In the expenditure approach to measuring GDP, the largest component is PCE, which is defined as the value of all goods and services purchased by or on behalf of persons, including purchases by nonprofit institutions serving households. PCE is often referred to as consumer spending.

BEA has developed state-level estimates of PCE by type of product. Several of the component series are benchmarked to the Economic Census, which includes state-level expenditure and receipt data. Additional data sources such as the ACS are used for products and services that aren’t covered in the Economic Census. For years when these data are not available, wage and salary data for the industries that provide the goods and services are used for interpolation and extrapolation. The series are adjusted for residence in a similar way as earnings. These adjustments are sizable in expenditure categories such as food services and accommodation, especially in tourism-heavy states like Hawaii and Nevada.

The largest category of PCE by product is housing including utilities. For renters, housing consumption is measured by rental payments; for owners, housing consumption is calculated as the imputed value of expenditures that homeowners would have made if they had rented their home instead of owning it. Ongoing research seeks to incorporate ACS data from the public-use microdata sample files into the estimates.

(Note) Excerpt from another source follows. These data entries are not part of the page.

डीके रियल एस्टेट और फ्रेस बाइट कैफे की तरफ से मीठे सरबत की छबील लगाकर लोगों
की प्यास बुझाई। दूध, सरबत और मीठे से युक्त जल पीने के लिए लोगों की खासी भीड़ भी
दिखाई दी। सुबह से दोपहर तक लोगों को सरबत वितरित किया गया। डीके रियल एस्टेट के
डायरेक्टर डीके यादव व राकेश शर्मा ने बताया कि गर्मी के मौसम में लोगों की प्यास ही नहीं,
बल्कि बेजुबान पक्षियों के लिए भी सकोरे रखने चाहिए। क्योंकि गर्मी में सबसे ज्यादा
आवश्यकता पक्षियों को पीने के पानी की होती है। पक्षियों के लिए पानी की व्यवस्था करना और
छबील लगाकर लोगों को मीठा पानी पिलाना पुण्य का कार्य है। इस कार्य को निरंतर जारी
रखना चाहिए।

The Regional program released its prototype estimates of PCE by state in 2014, extended back to 1997, and currently produces the estimates as a standard annual release. BEA anticipates the initial release of estimates of real PCE by state in 2021.

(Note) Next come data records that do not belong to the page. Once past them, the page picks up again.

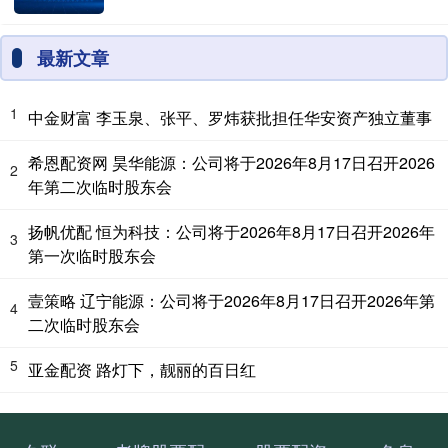
最新文章
1
中金财富 李玉泉、张平、罗炜获批担任华安资产独立董事
希恩配资网 昊华能源：公司将于2026年8月17日召开2026
2
年第二次临时股东会
扬帆优配 恒为科技：公司将于2026年8月17日召开2026年
3
第一次临时股东会
壹策略 辽宁能源：公司将于2026年8月17日召开2026年第
4
二次临时股东会
5
亚金配资 路灯下，靓丽的百日红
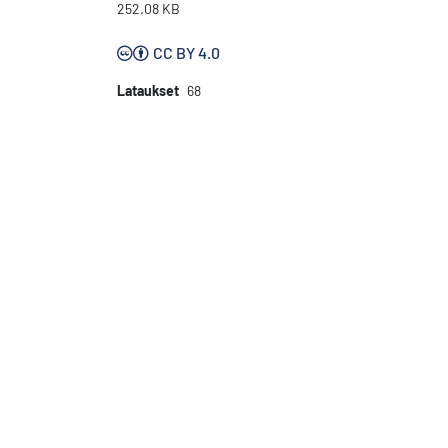
252.08 KB
CC BY 4.0
Lataukset
68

The focus of the Regional program at BEA has been the expansion of our statistical products, providing the most accurate data in a timely manner. This article has focused on the increasing range of BEA’s regional estimates. Some mention should be made of the improvements in estimate detail, as well as the recent efforts to coordinate data releases across programs. BEA has also made regular improvements in the accuracy of the estimates, but a discussion of methodological changes would be beyond the scope of this article.

With regard to detail, the 1940 and 1988 articles present the initial annual estimates at the state level, either summed across all industries or with limited industry detail. BEA has increased industry detail when the quality of underlying data supports it, subject to the disclosure issues discussed above. BEA has also sought to develop local areas estimates, first for metropolitan statistical areas (MSAs), then at the county level. Personal income by state estimates extend back to 1929, while personal income by county estimates extend back to 1969. GDP by MSA was introduced in the November 2007 Survey, and in March 2019, BEA released its first official GDP by county statistics with industry detail. The methodology for these county-level estimates is discussed in a Survey article in March 2020.

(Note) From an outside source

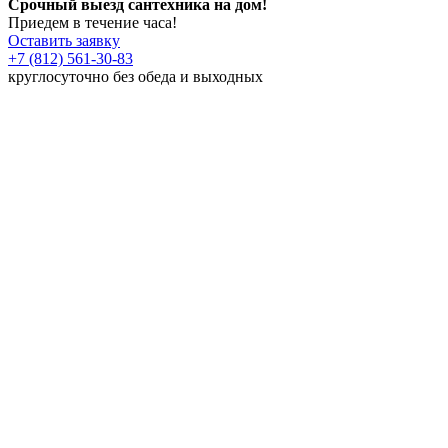
Срочный выезд сантехника на дом!
Приедем в течение часа!
Оставить заявку
+7 (812) 561-30-83
круглосуточно без обеда и выходных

BEA’s quarterly estimates of state personal income and GDP by state provide good examples of improvements in timeliness. The first quarterly personal income by state estimates were released in December 1966, 5-½ months after the reference period. BEA has accelerated the release of these estimates by 3 months. The series is available back to the first quarter of 1948. The first quarterly GDP by state estimates were released in September 2015, 8-½ months after the reference period. BEA now releases the series 3 months after the reference period, nearly simultaneously with the third release of U.S. GDP and first release of GDP by industry. The series is available back to the first quarter of 2005.